Hydrogel-based approach allows for preservation of membrane functionalities.
A research group led by Dr. Che-Ming Jack Hu of the Institute of Biomedical Sciences at Academia Sinica in Taiwan has published an article describing an innovative approach of constructing hydrogels in cellular cytoplasm to preserve cellular features and functionalities.
Cell membranes are highly functional biological interfaces that are very difficult to study and manipulate. As cells lose viability, the loss of cytoskeletal support leads to cell membrane rupture and collapse.
Dr. Hu’s team developed a technique to build artificial cytoskeletons using synthetic hydrogels, which stabilise the cell membrane after cell death. Unlike conventional chemical-based cell fixation approaches that crosslink proteins and deprive them of biological activities, the hydrogel-based approach allows for preservation of membrane functionalities.
The intracellular hydrogelation technique worked so well that the authors showed a gelated antigen presenting cells remained capable of activating cytotoxic T cells even after three weeks of storage.

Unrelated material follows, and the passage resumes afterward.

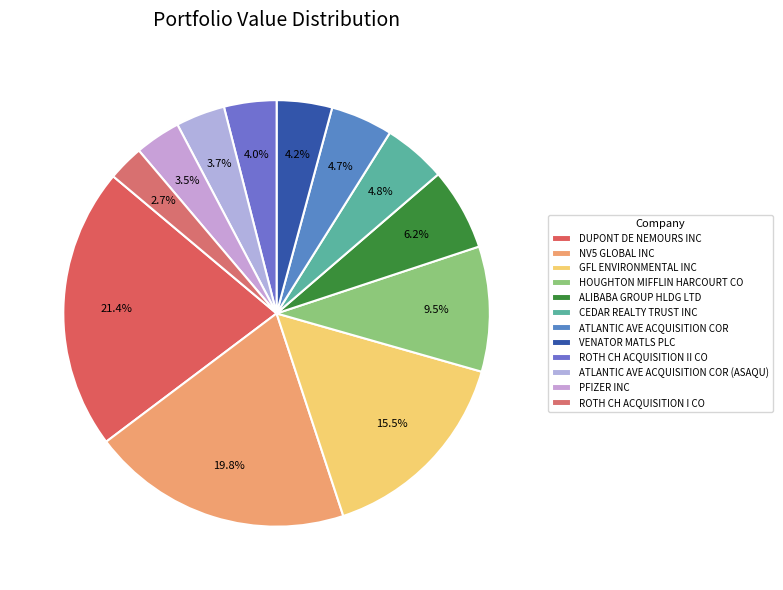

True or false: NV5 GLOBAL INC accounts for 15% of the total.

False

The gelated antigen presenting cells were safely administered in mice and triggered antigen-specific T cell proliferation, presenting a potential approach for enhancing immunotherapies.
According to Dr. Jung-Chen Lin, a primary author of the paper, he is hopeful on the gelated cells applicability in biomedical research and is working with collaborators to study membrane protein dynamics and cell-cell contact signaling using the system.
Dr. Hu, who has been working extensively on biomimetic biomaterials, offers a sci-fi perspective to the work, “We are building ‘cyborg cells’ that contain prosthetic skeletons. The gelated cells retain most surface characteristics of live cells but are much more durable.” Dr. Hu envisions many materials engineering opportunities with the new cell-mimetic system.